Mr. Christidis discounted the idea that the U.S. would disrupt Canada’s ability to acquire low-enriched uranium.
“I think quite strongly that there will be a path forward between the two countries to work together.”
Ms. Hanebach said Canada’s uranium supply would provide leverage in negotiating relationships with new enrichment partners. But the list is short.
“If the U.S. decided to pull enrichment capacity, it would be Russia, then it’s China,” she said. “And then there’s some in France, Netherlands, U.K. and Germany. That’s it.”
Experts told The Globe and Mail that there’s no aspect of the Candu’s fuel cycle that relies on American inputs, making it more resilient to disruption.
AtkinsRéalis Group Inc., which has exclusive licensing rights to Candu technology, regards that as a trump card against U.S. competitors – as it made clear in a survey it published in January. “Candu uses unenriched uranium,” noted the preamble to one question, while another said: “Westinghouse uses enriched uranium imported from countries like Russia.” Informed by such statements, 84 per cent of respondents said they preferred Candus over Westinghouse reactors.
“Candu emerges as the clear favourite,” AtkinsRéalis enthused.
But there’s a problem: The Candu is widely regarded as obsolete. The last one built in Canada was Darlington Unit 4, completed in 1993. Since then a number of new designs have been drawn up, but none were licensed or built. AtkinsRéalis now has a team of 250 employees designing a modernized version dubbed the Monark.
If Canada follows through on plans to build a fleet of light water reactors in Ontario, Saskatchewan and possibly elsewhere, it could elect to build its own enrichment capacity. Energy analyst Juzel Lloyd suggested doing precisely this, in a recent commentary for the Macdonald-Laurier Institute.
“Recent global events demand that the Canadian government re-evaluate its position on uranium enrichment,” she wrote.
“By initiating enrichment services, Canada can diversify the global nuclear supply chain, reduce reliance on Russian fuel and ensure the energy security of both established and emerging nuclear-powered states.”
The conventional wisdom, though, is that enrichment is so technically challenging and costly that only nuclear weapons states can justify it. (Japan is the noteworthy exception.) Prof. Tokuhiro said acquiring enrichment capacity would cost at least $100-billion and take at least 20 years.
“It’s more money than the Canadian government is willing to commit,” he said.

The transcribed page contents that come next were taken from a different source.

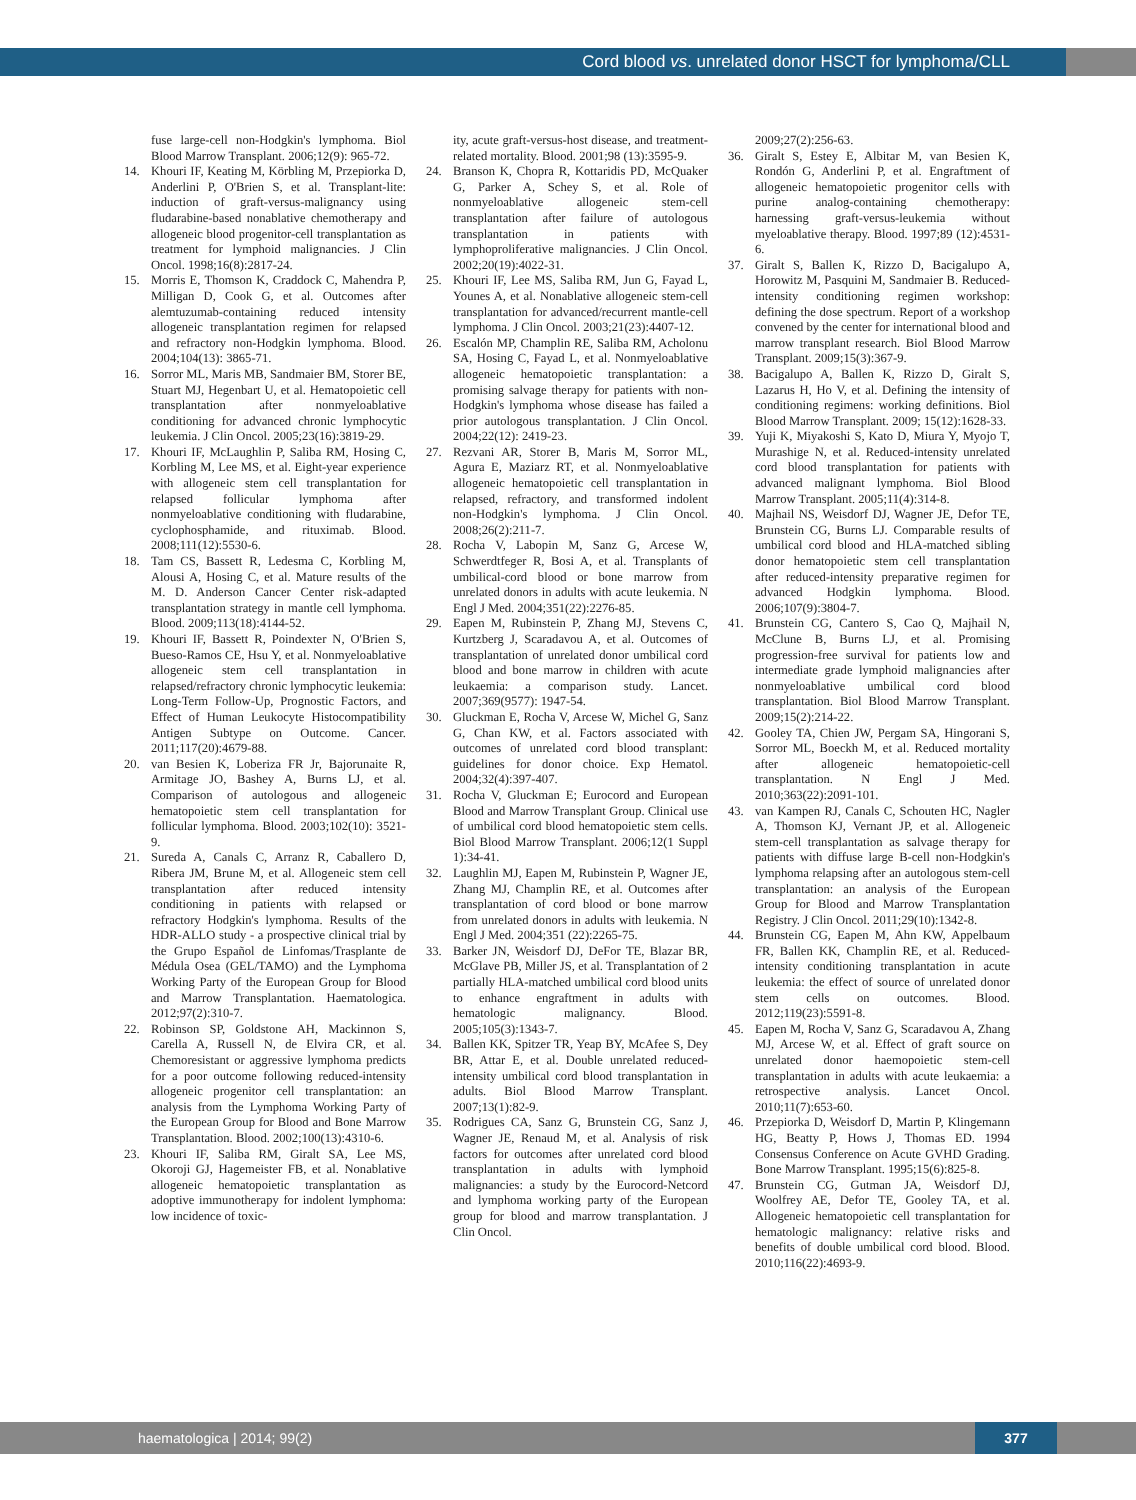Cord blood vs. unrelated donor HSCT for lymphoma/CLL
fuse large-cell non-Hodgkin's lymphoma. Biol Blood Marrow Transplant. 2006;12(9): 965-72.
14. Khouri IF, Keating M, Körbling M, Przepiorka D, Anderlini P, O'Brien S, et al. Transplant-lite: induction of graft-versus-malignancy using fludarabine-based nonablative chemotherapy and allogeneic blood progenitor-cell transplantation as treatment for lymphoid malignancies. J Clin Oncol. 1998;16(8):2817-24.
15. Morris E, Thomson K, Craddock C, Mahendra P, Milligan D, Cook G, et al. Outcomes after alemtuzumab-containing reduced intensity allogeneic transplantation regimen for relapsed and refractory non-Hodgkin lymphoma. Blood. 2004;104(13): 3865-71.
16. Sorror ML, Maris MB, Sandmaier BM, Storer BE, Stuart MJ, Hegenbart U, et al. Hematopoietic cell transplantation after nonmyeloablative conditioning for advanced chronic lymphocytic leukemia. J Clin Oncol. 2005;23(16):3819-29.
17. Khouri IF, McLaughlin P, Saliba RM, Hosing C, Korbling M, Lee MS, et al. Eight-year experience with allogeneic stem cell transplantation for relapsed follicular lymphoma after nonmyeloablative conditioning with fludarabine, cyclophosphamide, and rituximab. Blood. 2008;111(12):5530-6.
18. Tam CS, Bassett R, Ledesma C, Korbling M, Alousi A, Hosing C, et al. Mature results of the M. D. Anderson Cancer Center risk-adapted transplantation strategy in mantle cell lymphoma. Blood. 2009;113(18):4144-52.
19. Khouri IF, Bassett R, Poindexter N, O'Brien S, Bueso-Ramos CE, Hsu Y, et al. Nonmyeloablative allogeneic stem cell transplantation in relapsed/refractory chronic lymphocytic leukemia: Long-Term Follow-Up, Prognostic Factors, and Effect of Human Leukocyte Histocompatibility Antigen Subtype on Outcome. Cancer. 2011;117(20):4679-88.
20. van Besien K, Loberiza FR Jr, Bajorunaite R, Armitage JO, Bashey A, Burns LJ, et al. Comparison of autologous and allogeneic hematopoietic stem cell transplantation for follicular lymphoma. Blood. 2003;102(10): 3521-9.
21. Sureda A, Canals C, Arranz R, Caballero D, Ribera JM, Brune M, et al. Allogeneic stem cell transplantation after reduced intensity conditioning in patients with relapsed or refractory Hodgkin's lymphoma. Results of the HDR-ALLO study - a prospective clinical trial by the Grupo Español de Linfomas/Trasplante de Médula Osea (GEL/TAMO) and the Lymphoma Working Party of the European Group for Blood and Marrow Transplantation. Haematologica. 2012;97(2):310-7.
22. Robinson SP, Goldstone AH, Mackinnon S, Carella A, Russell N, de Elvira CR, et al. Chemoresistant or aggressive lymphoma predicts for a poor outcome following reduced-intensity allogeneic progenitor cell transplantation: an analysis from the Lymphoma Working Party of the European Group for Blood and Bone Marrow Transplantation. Blood. 2002;100(13):4310-6.
23. Khouri IF, Saliba RM, Giralt SA, Lee MS, Okoroji GJ, Hagemeister FB, et al. Nonablative allogeneic hematopoietic transplantation as adoptive immunotherapy for indolent lymphoma: low incidence of toxic-
ity, acute graft-versus-host disease, and treatment-related mortality. Blood. 2001;98 (13):3595-9.
24. Branson K, Chopra R, Kottaridis PD, McQuaker G, Parker A, Schey S, et al. Role of nonmyeloablative allogeneic stem-cell transplantation after failure of autologous transplantation in patients with lymphoproliferative malignancies. J Clin Oncol. 2002;20(19):4022-31.
25. Khouri IF, Lee MS, Saliba RM, Jun G, Fayad L, Younes A, et al. Nonablative allogeneic stem-cell transplantation for advanced/recurrent mantle-cell lymphoma. J Clin Oncol. 2003;21(23):4407-12.
26. Escalón MP, Champlin RE, Saliba RM, Acholonu SA, Hosing C, Fayad L, et al. Nonmyeloablative allogeneic hematopoietic transplantation: a promising salvage therapy for patients with non-Hodgkin's lymphoma whose disease has failed a prior autologous transplantation. J Clin Oncol. 2004;22(12): 2419-23.
27. Rezvani AR, Storer B, Maris M, Sorror ML, Agura E, Maziarz RT, et al. Nonmyeloablative allogeneic hematopoietic cell transplantation in relapsed, refractory, and transformed indolent non-Hodgkin's lymphoma. J Clin Oncol. 2008;26(2):211-7.
28. Rocha V, Labopin M, Sanz G, Arcese W, Schwerdtfeger R, Bosi A, et al. Transplants of umbilical-cord blood or bone marrow from unrelated donors in adults with acute leukemia. N Engl J Med. 2004;351(22):2276-85.
29. Eapen M, Rubinstein P, Zhang MJ, Stevens C, Kurtzberg J, Scaradavou A, et al. Outcomes of transplantation of unrelated donor umbilical cord blood and bone marrow in children with acute leukaemia: a comparison study. Lancet. 2007;369(9577): 1947-54.
30. Gluckman E, Rocha V, Arcese W, Michel G, Sanz G, Chan KW, et al. Factors associated with outcomes of unrelated cord blood transplant: guidelines for donor choice. Exp Hematol. 2004;32(4):397-407.
31. Rocha V, Gluckman E; Eurocord and European Blood and Marrow Transplant Group. Clinical use of umbilical cord blood hematopoietic stem cells. Biol Blood Marrow Transplant. 2006;12(1 Suppl 1):34-41.
32. Laughlin MJ, Eapen M, Rubinstein P, Wagner JE, Zhang MJ, Champlin RE, et al. Outcomes after transplantation of cord blood or bone marrow from unrelated donors in adults with leukemia. N Engl J Med. 2004;351 (22):2265-75.
33. Barker JN, Weisdorf DJ, DeFor TE, Blazar BR, McGlave PB, Miller JS, et al. Transplantation of 2 partially HLA-matched umbilical cord blood units to enhance engraftment in adults with hematologic malignancy. Blood. 2005;105(3):1343-7.
34. Ballen KK, Spitzer TR, Yeap BY, McAfee S, Dey BR, Attar E, et al. Double unrelated reduced-intensity umbilical cord blood transplantation in adults. Biol Blood Marrow Transplant. 2007;13(1):82-9.
35. Rodrigues CA, Sanz G, Brunstein CG, Sanz J, Wagner JE, Renaud M, et al. Analysis of risk factors for outcomes after unrelated cord blood transplantation in adults with lymphoid malignancies: a study by the Eurocord-Netcord and lymphoma working party of the European group for blood and marrow transplantation. J Clin Oncol.
2009;27(2):256-63.
36. Giralt S, Estey E, Albitar M, van Besien K, Rondón G, Anderlini P, et al. Engraftment of allogeneic hematopoietic progenitor cells with purine analog-containing chemotherapy: harnessing graft-versus-leukemia without myeloablative therapy. Blood. 1997;89 (12):4531-6.
37. Giralt S, Ballen K, Rizzo D, Bacigalupo A, Horowitz M, Pasquini M, Sandmaier B. Reduced-intensity conditioning regimen workshop: defining the dose spectrum. Report of a workshop convened by the center for international blood and marrow transplant research. Biol Blood Marrow Transplant. 2009;15(3):367-9.
38. Bacigalupo A, Ballen K, Rizzo D, Giralt S, Lazarus H, Ho V, et al. Defining the intensity of conditioning regimens: working definitions. Biol Blood Marrow Transplant. 2009; 15(12):1628-33.
39. Yuji K, Miyakoshi S, Kato D, Miura Y, Myojo T, Murashige N, et al. Reduced-intensity unrelated cord blood transplantation for patients with advanced malignant lymphoma. Biol Blood Marrow Transplant. 2005;11(4):314-8.
40. Majhail NS, Weisdorf DJ, Wagner JE, Defor TE, Brunstein CG, Burns LJ. Comparable results of umbilical cord blood and HLA-matched sibling donor hematopoietic stem cell transplantation after reduced-intensity preparative regimen for advanced Hodgkin lymphoma. Blood. 2006;107(9):3804-7.
41. Brunstein CG, Cantero S, Cao Q, Majhail N, McClune B, Burns LJ, et al. Promising progression-free survival for patients low and intermediate grade lymphoid malignancies after nonmyeloablative umbilical cord blood transplantation. Biol Blood Marrow Transplant. 2009;15(2):214-22.
42. Gooley TA, Chien JW, Pergam SA, Hingorani S, Sorror ML, Boeckh M, et al. Reduced mortality after allogeneic hematopoietic-cell transplantation. N Engl J Med. 2010;363(22):2091-101.
43. van Kampen RJ, Canals C, Schouten HC, Nagler A, Thomson KJ, Vernant JP, et al. Allogeneic stem-cell transplantation as salvage therapy for patients with diffuse large B-cell non-Hodgkin's lymphoma relapsing after an autologous stem-cell transplantation: an analysis of the European Group for Blood and Marrow Transplantation Registry. J Clin Oncol. 2011;29(10):1342-8.
44. Brunstein CG, Eapen M, Ahn KW, Appelbaum FR, Ballen KK, Champlin RE, et al. Reduced-intensity conditioning transplantation in acute leukemia: the effect of source of unrelated donor stem cells on outcomes. Blood. 2012;119(23):5591-8.
45. Eapen M, Rocha V, Sanz G, Scaradavou A, Zhang MJ, Arcese W, et al. Effect of graft source on unrelated donor haemopoietic stem-cell transplantation in adults with acute leukaemia: a retrospective analysis. Lancet Oncol. 2010;11(7):653-60.
46. Przepiorka D, Weisdorf D, Martin P, Klingemann HG, Beatty P, Hows J, Thomas ED. 1994 Consensus Conference on Acute GVHD Grading. Bone Marrow Transplant. 1995;15(6):825-8.
47. Brunstein CG, Gutman JA, Weisdorf DJ, Woolfrey AE, Defor TE, Gooley TA, et al. Allogeneic hematopoietic cell transplantation for hematologic malignancy: relative risks and benefits of double umbilical cord blood. Blood. 2010;116(22):4693-9.
haematologica | 2014; 99(2) 377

Ms. Hanebach observed that many legislative and regulatory changes would be required. Canada is a party to the Treaty on the Non-Proliferation of Nuclear Weapons, for example. “We would need to work with the International Atomic Energy Agency on that, and then implement that in domestic legislation,” she said. Canada doesn’t have a regulatory framework for enrichment, either.
Internationally, enrichment capability is tightly controlled by the Nuclear Suppliers Group to prevent weapons proliferation. Canada’s a member but is not permitted to enrich uranium.
Steve Aplin, of the Canadian Nuclear Workers’ Council, said Canada had sought U.S. support in 2006 before the Group to construct an enrichment facility here in Canada, but the U.S. refused outright.
“It was all very preliminary,” Mr. Aplin wrote. “The Americans refused because they want to control how many ‘enrichers’ there are in the world.”
Furthermore, he said that had the U.S. acquiesced, Russia, which is also a member, would not.
“Russia, like America, likes the fact they possess enrichment capacity and others don’t.”